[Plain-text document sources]

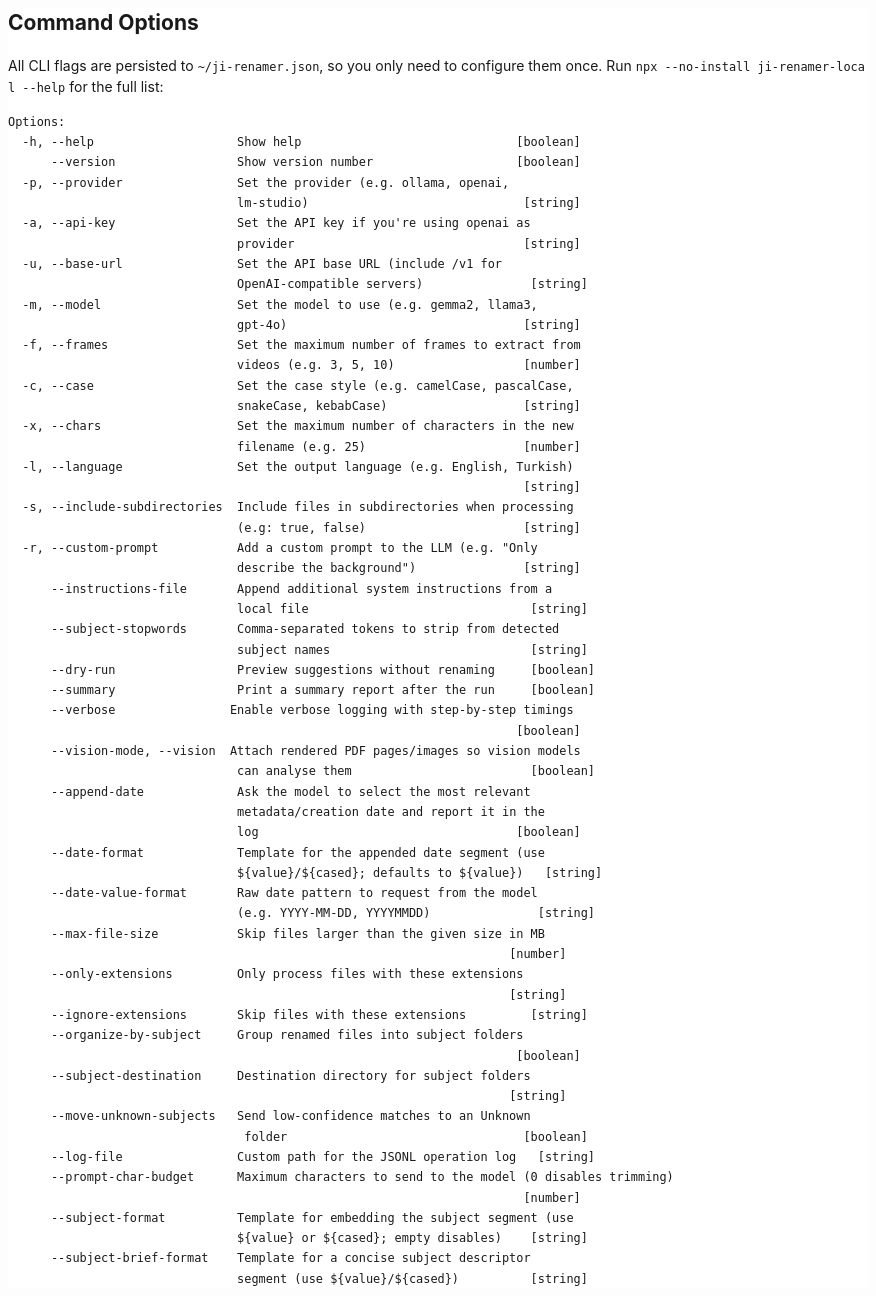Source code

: ## Command Options
All CLI flags are persisted to `~/ji-renamer.json`, so you only need to configure them once. Run `npx --no-install ji-renamer-local --help` for the full list:

```text
Options:
  -h, --help                    Show help                              [boolean]
      --version                 Show version number                    [boolean]
  -p, --provider                Set the provider (e.g. ollama, openai,
                                lm-studio)                              [string]
  -a, --api-key                 Set the API key if you're using openai as
                                provider                                [string]
  -u, --base-url                Set the API base URL (include /v1 for
                                OpenAI-compatible servers)               [string]
  -m, --model                   Set the model to use (e.g. gemma2, llama3,
                                gpt-4o)                                 [string]
  -f, --frames                  Set the maximum number of frames to extract from
                                videos (e.g. 3, 5, 10)                  [number]
  -c, --case                    Set the case style (e.g. camelCase, pascalCase,
                                snakeCase, kebabCase)                   [string]
  -x, --chars                   Set the maximum number of characters in the new
                                filename (e.g. 25)                      [number]
  -l, --language                Set the output language (e.g. English, Turkish)
                                                                        [string]
  -s, --include-subdirectories  Include files in subdirectories when processing
                                (e.g: true, false)                      [string]
  -r, --custom-prompt           Add a custom prompt to the LLM (e.g. "Only
                                describe the background")               [string]
      --instructions-file       Append additional system instructions from a
                                local file                               [string]
      --subject-stopwords       Comma-separated tokens to strip from detected
                                subject names                            [string]
      --dry-run                 Preview suggestions without renaming     [boolean]
      --summary                 Print a summary report after the run     [boolean]
      --verbose                Enable verbose logging with step-by-step timings
                                                                       [boolean]
      --vision-mode, --vision  Attach rendered PDF pages/images so vision models
                                can analyse them                         [boolean]
      --append-date             Ask the model to select the most relevant
                                metadata/creation date and report it in the
                                log                                    [boolean]
      --date-format             Template for the appended date segment (use
                                ${value}/${cased}; defaults to ${value})   [string]
      --date-value-format       Raw date pattern to request from the model
                                (e.g. YYYY-MM-DD, YYYYMMDD)               [string]
      --max-file-size           Skip files larger than the given size in MB
                                                                      [number]
      --only-extensions         Only process files with these extensions
                                                                      [string]
      --ignore-extensions       Skip files with these extensions         [string]
      --organize-by-subject     Group renamed files into subject folders
                                                                       [boolean]
      --subject-destination     Destination directory for subject folders
                                                                      [string]
      --move-unknown-subjects   Send low-confidence matches to an Unknown
                                 folder                                 [boolean]
      --log-file                Custom path for the JSONL operation log   [string]
      --prompt-char-budget      Maximum characters to send to the model (0 disables trimming)
                                                                        [number]
      --subject-format          Template for embedding the subject segment (use
                                ${value} or ${cased}; empty disables)    [string]
      --subject-brief-format    Template for a concise subject descriptor
                                segment (use ${value}/${cased})          [string]
```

_Goal of the exercise_:
What is needed is an exact copy of the entries above, with no images in it.

_Answer below_:
Source code

: ## Command Options
All CLI flags are persisted to `~/ji-renamer.json`, so you only need to configure them once. Run `npx --no-install ji-renamer-local --help` for the full list:

```text
Options:
  -h, --help                    Show help                              [boolean]
      --version                 Show version number                    [boolean]
  -p, --provider                Set the provider (e.g. ollama, openai,
                                lm-studio)                              [string]
  -a, --api-key                 Set the API key if you're using openai as
                                provider                                [string]
  -u, --base-url                Set the API base URL (include /v1 for
                                OpenAI-compatible servers)               [string]
  -m, --model                   Set the model to use (e.g. gemma2, llama3,
                                gpt-4o)                                 [string]
  -f, --frames                  Set the maximum number of frames to extract from
                                videos (e.g. 3, 5, 10)                  [number]
  -c, --case                    Set the case style (e.g. camelCase, pascalCase,
                                snakeCase, kebabCase)                   [string]
  -x, --chars                   Set the maximum number of characters in the new
                                filename (e.g. 25)                      [number]
  -l, --language                Set the output language (e.g. English, Turkish)
                                                                        [string]
  -s, --include-subdirectories  Include files in subdirectories when processing
                                (e.g: true, false)                      [string]
  -r, --custom-prompt           Add a custom prompt to the LLM (e.g. "Only
                                describe the background")               [string]
      --instructions-file       Append additional system instructions from a
                                local file                               [string]
      --subject-stopwords       Comma-separated tokens to strip from detected
                                subject names                            [string]
      --dry-run                 Preview suggestions without renaming     [boolean]
      --summary                 Print a summary report after the run     [boolean]
      --verbose                Enable verbose logging with step-by-step timings
                                                                       [boolean]
      --vision-mode, --vision  Attach rendered PDF pages/images so vision models
                                can analyse them                         [boolean]
      --append-date             Ask the model to select the most relevant
                                metadata/creation date and report it in the
                                log                                    [boolean]
      --date-format             Template for the appended date segment (use
                                ${value}/${cased}; defaults to ${value})   [string]
      --date-value-format       Raw date pattern to request from the model
                                (e.g. YYYY-MM-DD, YYYYMMDD)               [string]
      --max-file-size           Skip files larger than the given size in MB
                                                                      [number]
      --only-extensions         Only process files with these extensions
                                                                      [string]
      --ignore-extensions       Skip files with these extensions         [string]
      --organize-by-subject     Group renamed files into subject folders
                                                                       [boolean]
      --subject-destination     Destination directory for subject folders
                                                                      [string]
      --move-unknown-subjects   Send low-confidence matches to an Unknown
                                 folder                                 [boolean]
      --log-file                Custom path for the JSONL operation log   [string]
      --prompt-char-budget      Maximum characters to send to the model (0 disables trimming)
                                                                        [number]
      --subject-format          Template for embedding the subject segment (use
                                ${value} or ${cased}; empty disables)    [string]
      --subject-brief-format    Template for a concise subject descriptor
                                segment (use ${value}/${cased})          [string]
```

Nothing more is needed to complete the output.